Una población numerosa se ha quedado en el sur de Waziristán, que es el lugar donde se están produciendo los enfrentamientos. Es imposible contar con cifras exactas, obviamente, no se puede hacer un censo en este momento. Pero lo que nos dicen nuestros contactos es que las personas que se quedaron son las más pobres, las que no pueden pagar los precios exorbitantes que los transportistas están pidiendo en este momento. Esas personas han quedado atrapadas en medio de los enfrentamientos, el toque de queda es constante, y es muy difícil para esas personas conseguir alimentos, atención médica y agua potable.
Dadas las condiciones, ¿cuántos pacientes están recibiendo los ocho centros que cuentan con el apoyo del CICR?
Los centros a los que estamos prestando apoyo en el sur de Waziristán nos informan que cada uno está recibiendo de dos a tres pacientes con heridas de bala o proyectil por día. Y a pesar del toque de queda, lo que nos deja pensar que hay muchas personas heridas que no pueden llegar a los centros de atención médica. Hay mucha sobrecarga, sobre todo porque la mayor parte del personal también ha huido de los enfrentamientos. Admiramos mucho a los médicos y el personal de enfermería que ha decidido quedarse para ayudar a su comunidad. Les estamos entregando medicamentos todos los meses, según las necesidades que ellos nos comunican.
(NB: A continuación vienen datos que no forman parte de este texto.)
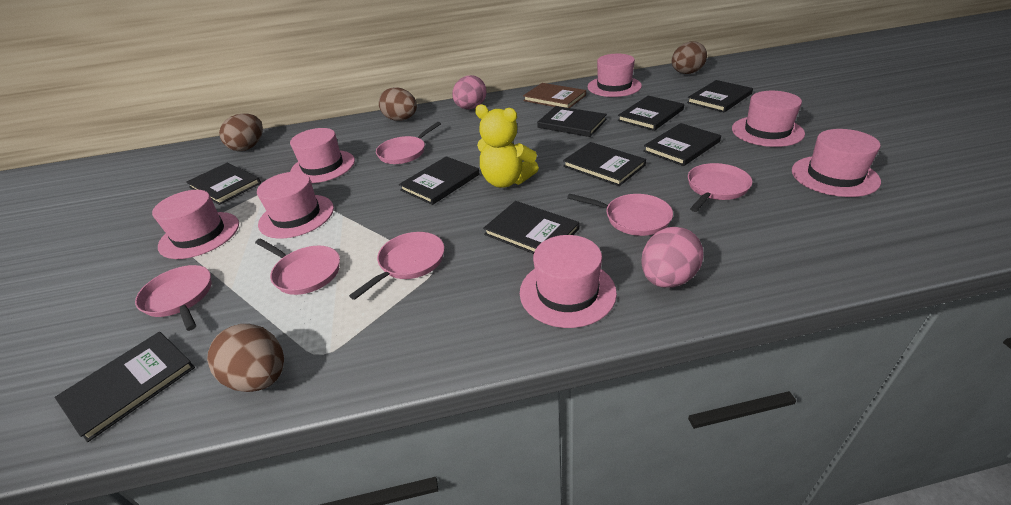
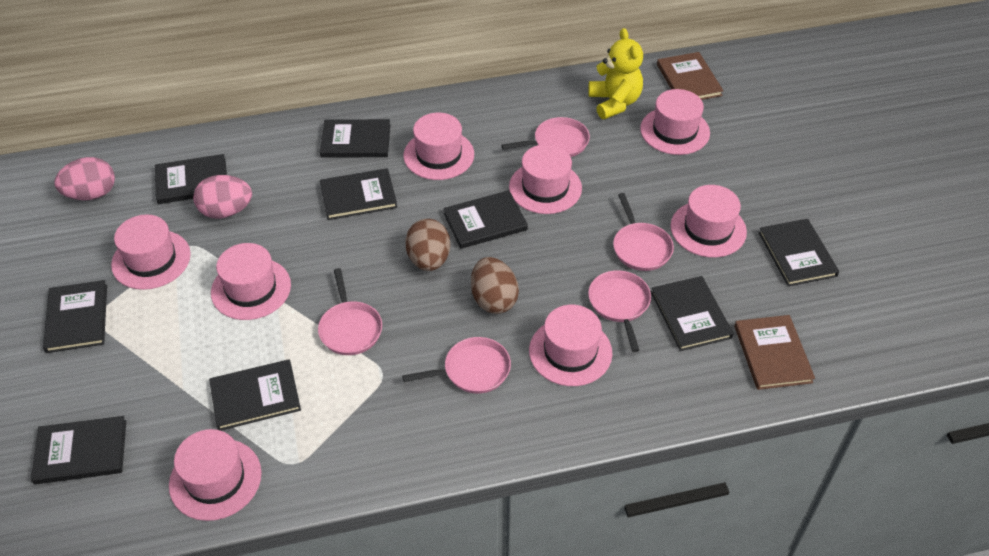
brown book: 1 -> 2
brown egg: 4 -> 2
pink hat: 7 -> 8
pink pan: 6 -> 5

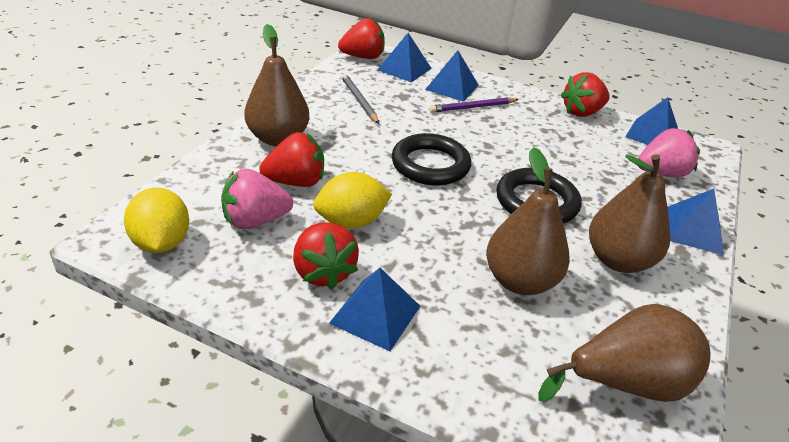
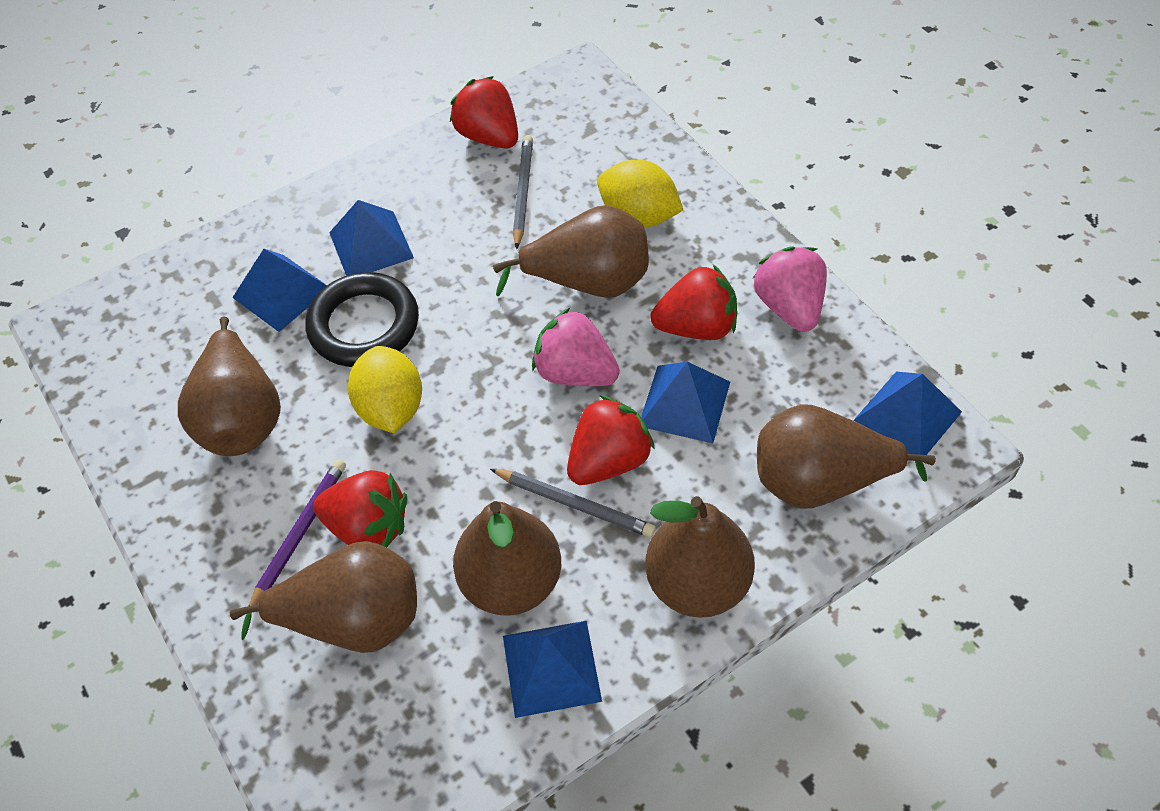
black ring: 2 -> 1
brown pear: 4 -> 6
grey pencil: 1 -> 2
¿La ayuda cambiaría si el CICR tuviera acceso directo?
Sí, podríamos hacer mucho más para atender a las víctimas. Estamos entregando insumos, pero sólo a pequeña escala. Si tuviéramos acceso, podríamos entregar más medicamentos y equipos. Además, podríamos reforzar los equipos de profesionales, con nuestro propio personal médico y de enfermería.